Unprotected Sex Leads to Aggravated Assault Verdict
BY ARTHUR S. LEONARD | The US Air Force Court of Criminal Appeals has affirmed the conviction of an HIV-positive airman on charges stemming from group sex activities that he and his wife engaged in during which he did not disclose his sero-status and did not consistently use condoms.
The charges included failure to obey a lawful order, indecent acts, aggravated assault, and adultery, and the appellate court upheld the court martial’s sentence of dishonorable discharge, eight years of confinement, total forfeitures of pay and benefits, and reduction in grade.
There is no evidence that any of Technical Sergeant David Gutierrez’s sexual partners has become infected as a result of these activities, and the court’s March 21 opinion does not explain how the group sex came to the attention of military prosecutors or even whether the sergeant’s wife was aware he was HIV-positive.
Are military courts getting competent expert testimony on HIV?
According to the opinion, when Gutierrez, who tested positive in 2007, was reassigned to McConnell Air Force Base in Kansas, his new commander ordered him to “follow preventive medicine requirements” of Air Force regulations that require him to disclose his HIV status and follow safer sex guidelines.
In his appeal, Gutierrez argued he had “ineffective assistance of counsel” because his military defense lawyer refused to accept “an offer of free expert assistance from the Office of Medical and Scientific Justice,” an organization that aids defendants “facing HIV-related charges.” Instead, the defense lawyer consulted an “HIV expert” appointed and paid for by the military court whose testimony apparently did not help Gutierrez very much.
The charge of aggravated assault, the most serious one that he faced, is based on the idea that he engaged in activity that was “likely” to produce death or grievous bodily harm. That raises questions as to how likely Gutierrez was to infect a sexual partner by failing to use condoms and whether somebody he infected would likely suffer death or grievous bodily harm as a result.
Gutierrez’s expert witness testified that based on his viral load at the time the odds that he would transmit HIV to a sexual partner during “unprotected vaginal intercourse” were “somewhere between 1 and 10 per 10,000 exposures,” while condoms would be effective in blocking transmission “97 to 98 percent of the time.” The expert also testified that the chance of transmission through oral sex was “zero.”

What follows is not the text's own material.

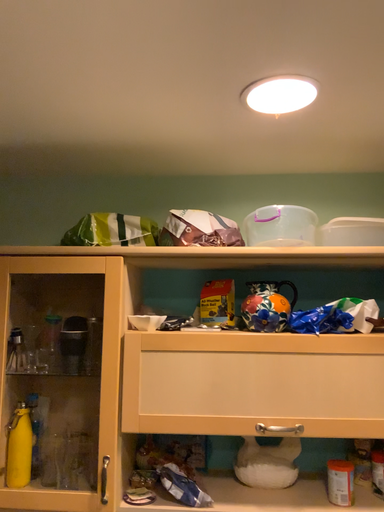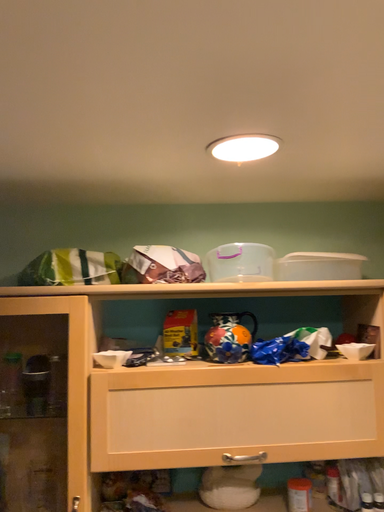
Question: Which way did the camera rotate in the video?

Choices:
 (A) rotated right
 (B) rotated left

Answer: (A)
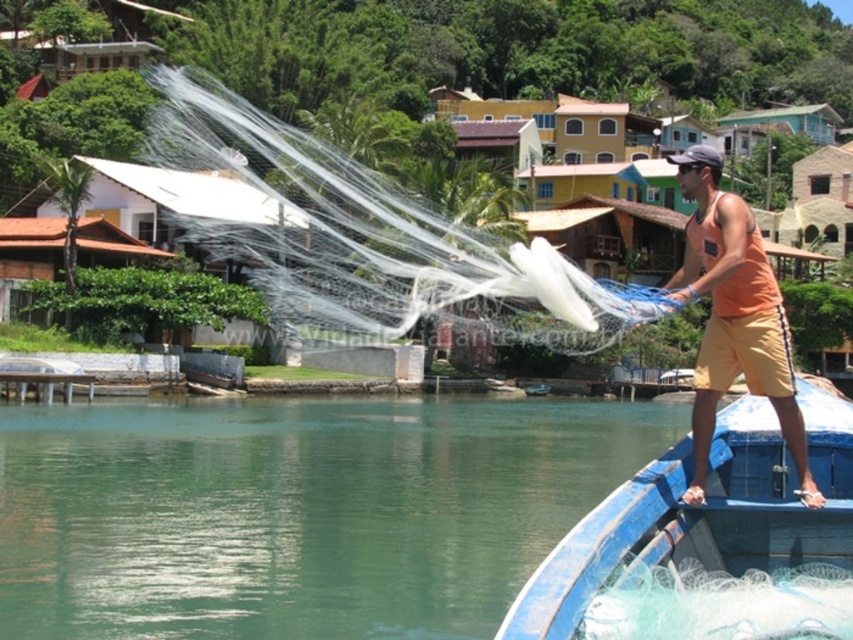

Regarding the consequences of infection, the expert testified “that the disease has no cure and that without medical intervention an infected person will die of AIDS.”
From this testimony, the court of appeals reasoned, “While the likelihood of transmission is low, the likelihood of death or serious bodily harm resulting from infection is quite high. Given the extreme magnitude of potential harm and applying the standards [of prior military HIV exposure cases], the military judge sitting as the trier of fact could have found all the essential elements beyond a reasonable doubt.” Gutierrez’s argument that the evidence did not support his conviction on the aggravated assault count was rejected.
The court reached that conclusion even while acknowledging that a concurring judge in a previous HIV exposure case had questioned whether “the current state of scientific evidence regarding HIV and AIDS” merited reconsideration of earlier precedents.
It is hard to understand Gutierrez’s decision not to disclose his HIV status if he engaged in unprotected sex, given that he had a detectable viral load. There is, however, controversy about using criminal law in HIV cases, especially when no “victim” was actually harmed.
It is also reasonable to ask why, when criminal law is applied, the evaluation of the consequences of transmission assumes that those newly infected won’t get treatment. It’s not hard to imagine that the expert testimony Gutierrez complains he did not get would have been more helpful than that provided and paid for by the government.
The court also rejected Gutierrez’s argument that the group sex activities, since consensual, could not be prosecuted as “indecent conduct” or “adultery.” The court found that when Gutierrez failed to disclose his HIV status he vitiated consent and that his wife’s participation did not mean he was not committing adultery.